Fighting raged around the city of Tskhinvali, the South Ossetian capital, as Georgian troops backed by tanks and warplanes pounded separatist forces. At least 15 people were reported to have been killed.
The fighting had raised fears of an all-out war that could draw in Russia, which has peacekeepers in South Ossetia and which backs the separatists.
"There has been bombing on Georgian territory by the Russian Federation," said Mikhail Saakashvili, the Georgian President. "It is nothing but classic international aggression."
Unconfirmed reports said that three Russian peacekeepers were injured when their base was hit by missiles. Vladimir Putin, the Russian Prime Minister, accused Georgia of starting the hostilities. "It is sad, but this will provoke retaliatory measures," he said from Beijing, where he is attending today's Olympics opening ceremony.
South Ossetian officials said that much of Tskhinvali had been destroyed in the Georgian offensive. A Reuters correspondent some two miles from the city said that the roar of warplanes and the explosions of heavy shells was deafening and many houses were ablaze.
Mr Saakashvili said that most of South Ossetia was already under the control of Georgian forces but that fighting was continuing in the centre of Tskhinvali. The city was hit by air strikes and shelling throughout the night and missiles continued to batter it this morning.
This afternoon, however, the mayor of Tbilisi announced that Georgian authorities had declared a three-hour ceasefire from 1100 to 1400GMT to allow civilians to leave the conflict area. "We are offering amnesty for the separatist militants," Gigi Ugulava told Rustavi-2 television.
The area is of strategic importance, largely because of the BTC oil pipeline, which runs through central Georgia just south of the breakaway region.
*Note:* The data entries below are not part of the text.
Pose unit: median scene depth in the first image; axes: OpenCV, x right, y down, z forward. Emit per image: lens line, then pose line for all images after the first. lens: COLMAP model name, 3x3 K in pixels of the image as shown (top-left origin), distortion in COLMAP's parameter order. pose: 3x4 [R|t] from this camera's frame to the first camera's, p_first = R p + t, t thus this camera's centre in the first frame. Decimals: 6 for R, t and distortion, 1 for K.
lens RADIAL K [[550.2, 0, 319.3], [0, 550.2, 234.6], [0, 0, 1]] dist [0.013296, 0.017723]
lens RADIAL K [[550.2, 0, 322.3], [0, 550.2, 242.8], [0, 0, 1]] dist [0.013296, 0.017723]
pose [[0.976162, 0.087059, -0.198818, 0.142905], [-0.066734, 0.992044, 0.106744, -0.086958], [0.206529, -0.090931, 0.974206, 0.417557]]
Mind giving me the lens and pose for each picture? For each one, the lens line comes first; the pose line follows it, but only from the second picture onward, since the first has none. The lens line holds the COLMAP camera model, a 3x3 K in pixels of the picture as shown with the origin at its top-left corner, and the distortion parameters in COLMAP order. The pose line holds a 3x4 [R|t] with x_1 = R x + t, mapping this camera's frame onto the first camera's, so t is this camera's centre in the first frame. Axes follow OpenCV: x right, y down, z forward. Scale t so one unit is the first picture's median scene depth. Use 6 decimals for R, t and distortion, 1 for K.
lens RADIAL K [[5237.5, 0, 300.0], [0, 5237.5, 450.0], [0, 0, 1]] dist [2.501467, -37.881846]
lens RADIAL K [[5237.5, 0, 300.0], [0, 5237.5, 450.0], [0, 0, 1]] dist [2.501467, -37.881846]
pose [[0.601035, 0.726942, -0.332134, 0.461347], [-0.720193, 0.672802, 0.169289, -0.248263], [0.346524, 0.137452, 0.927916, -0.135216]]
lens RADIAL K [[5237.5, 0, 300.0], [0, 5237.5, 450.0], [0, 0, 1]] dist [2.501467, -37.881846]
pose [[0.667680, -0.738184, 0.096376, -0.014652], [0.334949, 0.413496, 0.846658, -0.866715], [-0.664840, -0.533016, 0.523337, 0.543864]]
The pipeline - which features in the 1999 James Bond film The World is Not Enough - pumps around one per cent of global crude supplies from the Caspian to the Turkish port of Ceyhan for export to Western Europe but is already closed because of an attack in Turkey last week by the Kurdish separatist organisation PKK.
Georgia's Deputy Interior Minister, Eka Sguladze, said that three Russian Su-24 jet bombers flew into Georgia this morning and bombed the town of Gori and the villages of Kareli and Variani, injuring seven people.
Both Nato and the White House appealed for an end to the fighting and the International Committee of the Red Cross called for the establishment of a "humanitarian corridor" through South Ossetia.
Tensions between Georgia and Russia have been rising over the last few months over the two breakaway republics of South Ossetia and Abkhazia.
Georgia accuses Russia of fermenting trouble in both regions and supporting the separatist governments as a way to put pressure on Georgia and foil its attempts to join Nato.
Russia has given out passports to a majority of South Ossetians and Abkhazians.
The UN Security Council met to discuss the situation this morning but failed to agree on a Russian statement calling on both sides to renounce force.
The Russian envoy to the UN, Vitaliy Churkin, described Georgia's actions as "treacherous".
"The situation in the conflict zone has reached a dramatic line," he told the council. "Civilians, old people and children are under massive artillery shelling from Grad rocket systems, guns and large-calibre mortars."
President Medvedev of Russia, facing his first major crisis as president, was set to meet with his security council today and was considering emergency measures.
But Lado Gurgendize, the Georgian Prime Minister, said that Tbilisi had been forced to act to "restore peace". He told a Cabinet meeting: "These actions will continue until peace and order will finally be in place in the region."
A senior Georgian security official, Kakha Lamaia, told Reuters that heavy military equipment and armoured vehicles were entering South Ossetia through the Roki tunnel from Russia. "Our intelligence didn’t detect any regular Russian units, but detected heavy equipment and armoured military vehicles coming through the tunnel," he said.